Yeah, that one. In a nutshell, here’s how it worked: parent companies and subsidiaries are typically separate legal and tax entities – which is key to the “Double Irish” arrangement. When companies move goods, services, and assets from one separate company to another – including subsidiaries – those transactions are supposed to be “arm’s length” meaning that the goods, services, and assets are transferred for the same price as they would have between unrelated parties. However, if a company can shift enough goods and services around without paying tax on the transfer, it can avoid taxation by redirecting profits to countries with little to no tax payable – like Ireland which has a corporate tax rate of about 12.5%.
It gets even better since, under Irish law, if an Irish subsidiary is controlled by managers outside of the company like one in a tax-haven such as Bermuda or the Isle of Man, certain kinds of income can escape tax altogether – so long as it remains out of arm’s length of taxing authorities. Ireland’s tax laws make this easy and Irish disclosure laws make those assets tricky to track down.
Technically, that money should be taxed when (and if) it is repatriated but reality, most of those funds stay parked in a series of offshore companies in tax-friendly countries (read: low to zero tax rate and limited reporting requirements). That typically means that sales made in other countries never enter the stream of U.S. taxation even though we have a global tax system. While the U.S. requires all domestic corporations to file an income tax return reporting global sales, creating multiple subsidiaries allows for some tricky interpretations. Since our corporate tax rates can be as high as 39.1%, one of the highest in the world, corporations have been creating subsidiaries in countries like Ireland and using a series of controversial maneuvers and structures to whittle “taxable income” down significantly – sometimes below zero.

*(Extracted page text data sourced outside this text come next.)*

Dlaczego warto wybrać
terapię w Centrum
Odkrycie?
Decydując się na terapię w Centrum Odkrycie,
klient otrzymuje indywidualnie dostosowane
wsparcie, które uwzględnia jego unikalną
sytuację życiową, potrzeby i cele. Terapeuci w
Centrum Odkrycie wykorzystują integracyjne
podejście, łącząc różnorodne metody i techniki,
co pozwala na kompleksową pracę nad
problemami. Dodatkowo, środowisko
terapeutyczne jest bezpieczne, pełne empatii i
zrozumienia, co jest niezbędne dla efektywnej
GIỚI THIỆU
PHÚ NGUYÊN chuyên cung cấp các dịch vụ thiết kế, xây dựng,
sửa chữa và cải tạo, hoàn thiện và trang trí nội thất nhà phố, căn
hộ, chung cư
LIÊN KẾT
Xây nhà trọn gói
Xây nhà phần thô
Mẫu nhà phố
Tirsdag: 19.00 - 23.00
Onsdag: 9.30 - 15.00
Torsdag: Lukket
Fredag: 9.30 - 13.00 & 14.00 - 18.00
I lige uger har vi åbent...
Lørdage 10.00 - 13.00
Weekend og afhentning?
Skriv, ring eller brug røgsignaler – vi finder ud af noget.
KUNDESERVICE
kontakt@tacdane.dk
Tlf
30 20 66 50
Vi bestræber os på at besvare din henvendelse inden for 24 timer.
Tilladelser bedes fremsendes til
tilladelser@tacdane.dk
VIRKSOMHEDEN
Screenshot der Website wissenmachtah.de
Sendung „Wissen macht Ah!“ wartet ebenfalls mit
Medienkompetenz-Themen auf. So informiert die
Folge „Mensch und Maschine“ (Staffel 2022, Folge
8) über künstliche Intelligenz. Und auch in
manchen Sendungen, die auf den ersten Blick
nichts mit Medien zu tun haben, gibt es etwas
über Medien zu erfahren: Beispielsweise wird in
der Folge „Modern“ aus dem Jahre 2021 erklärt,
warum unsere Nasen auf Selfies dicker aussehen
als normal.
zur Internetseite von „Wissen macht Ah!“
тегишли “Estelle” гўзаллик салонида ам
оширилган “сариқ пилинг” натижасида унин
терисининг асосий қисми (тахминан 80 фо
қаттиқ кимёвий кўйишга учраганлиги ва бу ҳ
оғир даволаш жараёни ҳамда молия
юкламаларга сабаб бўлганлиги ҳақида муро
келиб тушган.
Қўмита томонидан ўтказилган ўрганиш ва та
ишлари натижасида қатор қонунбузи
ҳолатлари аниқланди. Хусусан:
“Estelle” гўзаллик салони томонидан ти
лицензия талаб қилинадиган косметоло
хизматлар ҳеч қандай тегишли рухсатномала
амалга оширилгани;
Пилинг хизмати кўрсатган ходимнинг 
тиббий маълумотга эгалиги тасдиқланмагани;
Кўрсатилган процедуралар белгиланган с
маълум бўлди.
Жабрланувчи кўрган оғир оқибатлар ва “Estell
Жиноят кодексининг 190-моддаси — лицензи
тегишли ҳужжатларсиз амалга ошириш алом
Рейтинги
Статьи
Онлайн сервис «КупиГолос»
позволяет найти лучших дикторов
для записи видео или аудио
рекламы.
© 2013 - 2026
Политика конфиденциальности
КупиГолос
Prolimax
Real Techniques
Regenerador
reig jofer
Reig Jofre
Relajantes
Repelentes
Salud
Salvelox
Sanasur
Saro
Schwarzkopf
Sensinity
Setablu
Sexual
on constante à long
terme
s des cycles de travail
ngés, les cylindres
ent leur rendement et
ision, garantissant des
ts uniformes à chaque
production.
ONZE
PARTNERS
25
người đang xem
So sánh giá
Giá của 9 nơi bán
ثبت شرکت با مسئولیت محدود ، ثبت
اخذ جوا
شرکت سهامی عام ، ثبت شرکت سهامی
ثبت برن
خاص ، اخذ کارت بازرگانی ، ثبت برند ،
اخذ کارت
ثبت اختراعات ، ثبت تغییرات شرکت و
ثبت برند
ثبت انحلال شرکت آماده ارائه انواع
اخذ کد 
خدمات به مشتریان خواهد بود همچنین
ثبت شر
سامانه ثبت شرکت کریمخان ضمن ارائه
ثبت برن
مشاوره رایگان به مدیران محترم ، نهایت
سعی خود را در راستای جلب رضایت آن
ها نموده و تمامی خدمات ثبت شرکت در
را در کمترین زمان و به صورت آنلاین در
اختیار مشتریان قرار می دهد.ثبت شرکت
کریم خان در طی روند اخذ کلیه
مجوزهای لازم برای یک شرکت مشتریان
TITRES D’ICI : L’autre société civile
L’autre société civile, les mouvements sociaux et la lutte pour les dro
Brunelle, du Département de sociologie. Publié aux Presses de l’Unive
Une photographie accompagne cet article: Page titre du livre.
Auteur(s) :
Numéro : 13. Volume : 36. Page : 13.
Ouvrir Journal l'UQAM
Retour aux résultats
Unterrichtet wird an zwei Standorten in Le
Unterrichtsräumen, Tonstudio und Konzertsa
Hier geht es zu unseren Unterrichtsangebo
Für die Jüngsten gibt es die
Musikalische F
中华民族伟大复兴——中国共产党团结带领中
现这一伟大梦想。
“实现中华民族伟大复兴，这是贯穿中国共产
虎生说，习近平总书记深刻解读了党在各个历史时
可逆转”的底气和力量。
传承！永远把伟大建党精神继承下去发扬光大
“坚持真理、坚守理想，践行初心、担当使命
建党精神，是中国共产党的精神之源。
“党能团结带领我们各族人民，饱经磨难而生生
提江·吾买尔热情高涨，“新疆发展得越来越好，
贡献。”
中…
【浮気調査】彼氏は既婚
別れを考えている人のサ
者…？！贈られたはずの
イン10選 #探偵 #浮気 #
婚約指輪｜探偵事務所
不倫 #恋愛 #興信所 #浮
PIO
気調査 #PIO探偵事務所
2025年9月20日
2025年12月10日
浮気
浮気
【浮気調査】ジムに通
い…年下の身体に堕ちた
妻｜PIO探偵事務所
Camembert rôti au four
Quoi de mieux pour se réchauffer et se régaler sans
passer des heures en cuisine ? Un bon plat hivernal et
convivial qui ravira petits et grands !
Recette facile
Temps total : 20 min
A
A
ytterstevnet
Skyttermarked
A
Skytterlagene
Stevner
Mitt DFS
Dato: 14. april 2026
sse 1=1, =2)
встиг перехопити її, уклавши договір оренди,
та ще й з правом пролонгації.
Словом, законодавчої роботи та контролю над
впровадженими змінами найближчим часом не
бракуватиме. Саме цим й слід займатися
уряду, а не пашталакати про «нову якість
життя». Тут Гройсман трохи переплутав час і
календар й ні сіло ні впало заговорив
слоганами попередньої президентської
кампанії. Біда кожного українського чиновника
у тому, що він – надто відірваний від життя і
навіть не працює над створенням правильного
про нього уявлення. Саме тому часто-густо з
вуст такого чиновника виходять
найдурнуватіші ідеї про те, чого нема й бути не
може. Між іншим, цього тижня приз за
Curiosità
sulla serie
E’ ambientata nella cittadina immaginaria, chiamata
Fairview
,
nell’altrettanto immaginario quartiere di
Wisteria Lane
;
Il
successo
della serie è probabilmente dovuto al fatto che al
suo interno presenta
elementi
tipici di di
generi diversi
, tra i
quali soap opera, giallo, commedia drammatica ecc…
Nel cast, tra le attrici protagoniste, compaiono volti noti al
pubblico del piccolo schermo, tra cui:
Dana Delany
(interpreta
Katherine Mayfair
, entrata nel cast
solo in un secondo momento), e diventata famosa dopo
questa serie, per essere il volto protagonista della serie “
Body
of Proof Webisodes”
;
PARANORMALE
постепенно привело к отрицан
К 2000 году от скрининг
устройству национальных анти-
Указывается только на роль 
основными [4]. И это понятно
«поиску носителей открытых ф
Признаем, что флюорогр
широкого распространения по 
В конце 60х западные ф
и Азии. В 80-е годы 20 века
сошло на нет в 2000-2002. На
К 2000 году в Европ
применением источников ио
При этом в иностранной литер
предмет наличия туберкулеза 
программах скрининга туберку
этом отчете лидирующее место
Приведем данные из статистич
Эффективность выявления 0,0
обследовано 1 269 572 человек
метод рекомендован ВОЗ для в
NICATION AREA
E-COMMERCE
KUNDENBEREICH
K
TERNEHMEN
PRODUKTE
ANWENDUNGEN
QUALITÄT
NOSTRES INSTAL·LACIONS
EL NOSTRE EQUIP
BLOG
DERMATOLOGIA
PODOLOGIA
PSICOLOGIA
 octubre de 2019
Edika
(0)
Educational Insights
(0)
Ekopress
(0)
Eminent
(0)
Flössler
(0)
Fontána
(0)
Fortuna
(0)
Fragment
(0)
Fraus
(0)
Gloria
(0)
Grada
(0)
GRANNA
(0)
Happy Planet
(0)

Whether that’s a legitimate tax strategy has been under fire for some time.
The combination of low rates and complicated tax structures – and the resulting tax benefits – caused the European Commission to announce earlier this year that it would formally investigate tax practices of certain companies including Apple’s dealings in Ireland. The pressure finally paid off for the Commission when Irish Finance Minister Michael Noonan all but labeled the “Double Irish” deal dead during the presentation of his 2015 budget. Under the new rules, companies not already operating in the country may not pursue the “Double Irish” scheme as of January 2015; those already engaging in the scheme have a five-year window to wind down. Significantly, all companies registered to do business in Ireland must be a bona fide tax resident in Ireland – not that Ireland is admitting that companies previously registered in the country were not tax residents (it’s worth noting that the European Commission has questioned Ireland’s tax residency rules).
Ireland will hang onto its 12.5% corporate tax rate with Noonan claiming, “The 12.5% tax rate never has been and never will be up for discussion. The 12.5% tax rate is settled policy. It will not change.” The rate, one of the lowest in the world, may still make it attractive for some companies. However, the loss of the “Double Irish” means that the 2% tax rate paid by Apple may become a thing of the past – at least in Ireland.
Realistically, companies like Apple and Twitter are mobile and have the capacity to pick up shop and go. And while, for example, Google claims to remain “deeply committed to Ireland,” I suspect it’s just a matter of time before those companies go tax forum shopping and find themselves in a new relationship with another country. Tere tulemast Estonia?